The defence team's two psychological witnesses are a different case. Dr. Richard Samuels is an older man who developed feelings for Jodi when visiting her in prison and became convinced she was innocent. He visited her repeatedly and bought gifts for her. He developed a theory that she is suffering from Post Traumatic Stress Disorder, due to the trauma of Travis attacking her before she killed him in self-defence. He carried out psychological tests, but he later went back and rescored them to make the results sound more positive for her. The other witness is Alyce LaViolette, a lesbian who helps women who have been abused by men. She decided before she even met Jodi that Jodi had been abused, and she ignored all the evidence that went against her opinion. In court it was obvious to all that she couldn't even conceive the possibility that Jodi might be the abusive one in the relationship. These two, Samuels and LaViolette, are the ones who sat in court for weeks reaping big salaries ($300 per hour) by talking about things totally irrelevant to the murder case.

Some people have objected to the film being made. They say that Travis Alexander should be respected and allowed to rest in peace. I disagree. This is a case that should be made public, if only to highlight the weaknesses in the American legal system. It's also an opportunity to present Travis to the world as he really was: innocent, likeable, but too weak to resist Jodi's charms.
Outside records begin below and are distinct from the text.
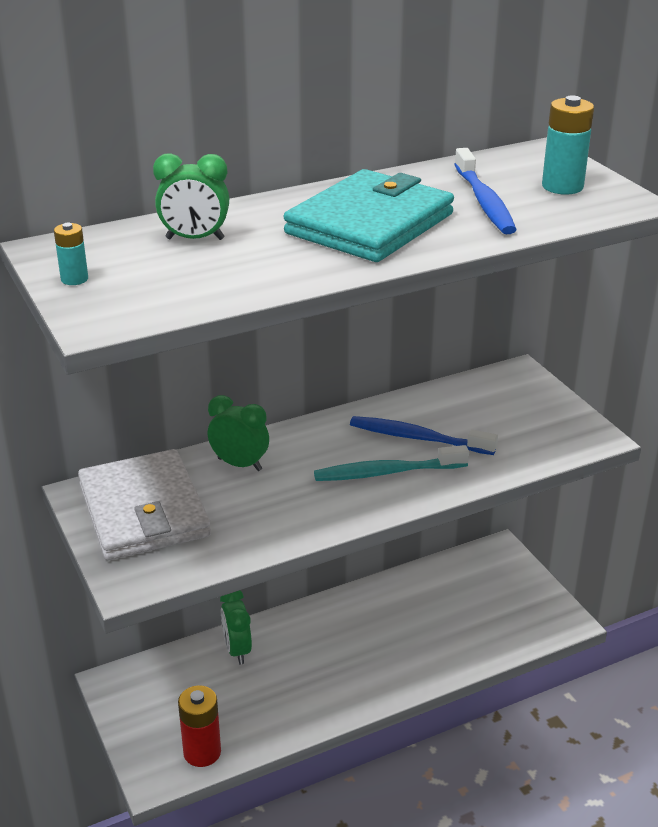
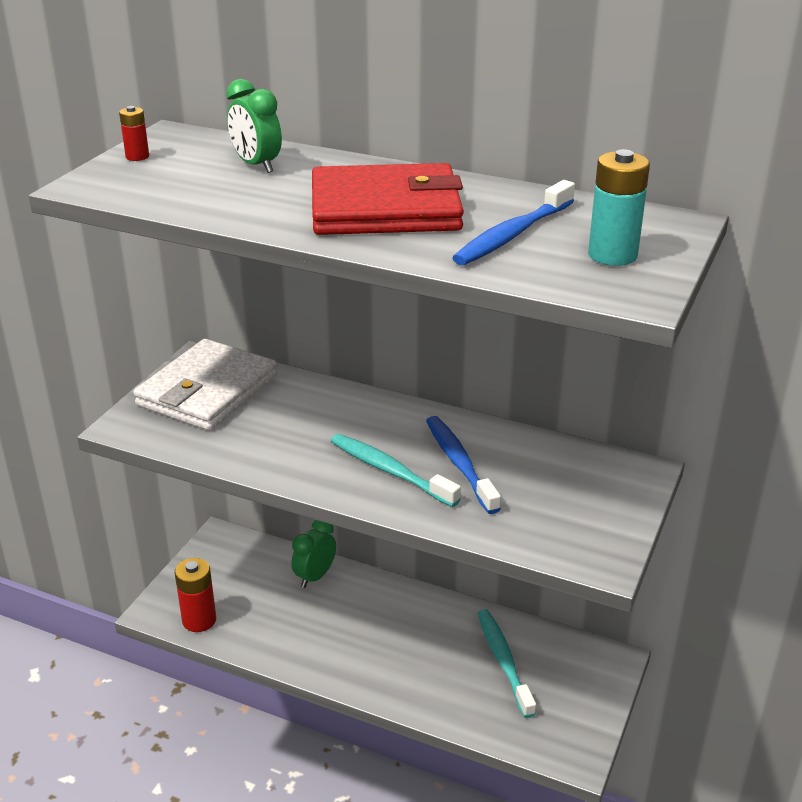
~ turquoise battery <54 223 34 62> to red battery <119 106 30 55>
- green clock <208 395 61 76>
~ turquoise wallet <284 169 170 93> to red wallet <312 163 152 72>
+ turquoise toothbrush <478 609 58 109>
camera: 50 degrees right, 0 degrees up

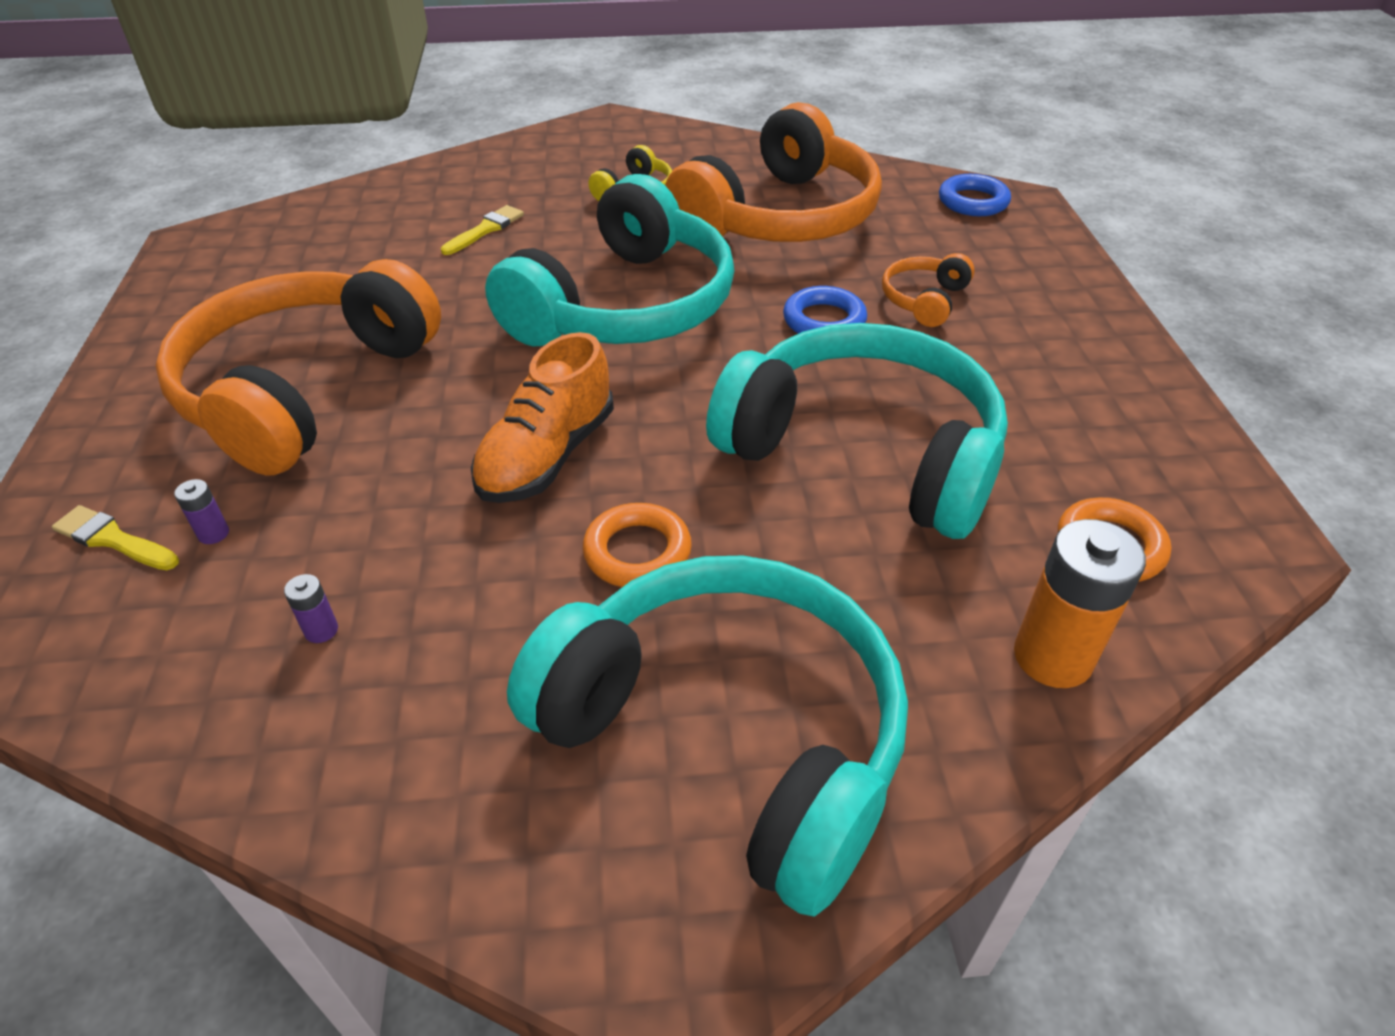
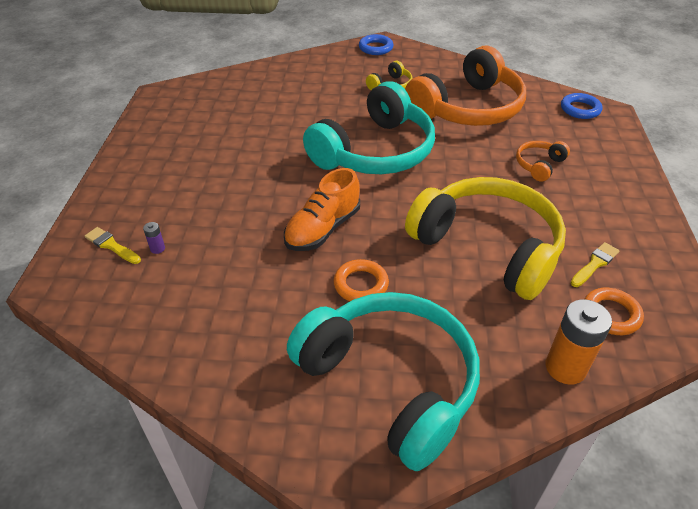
- orange headphones <155 259 286 217>
- purple battery <284 574 54 69>
~ yellow brush <441 205 83 50> to <571 242 49 45>
~ turquoise headphones <706 323 302 216> to yellow headphones <405 177 161 123>
~ blue ring <783 286 84 48> to <359 34 35 21>
camera: 10 degrees right, 0 degrees up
It was obvious to me from the beginning that the Jodi and Travis story would be filmed. I just didn't expect it to be so soon. The trial isn't over yet. Supposedly they'll film as much as they can now, and the final scenes will be filmed after the verdict is announced. If found guilty Jodi will face the death penalty. I'll make another post at a future date with my thoughts on the death penalty, in America and in general. But for now, I look forward to seeing the film.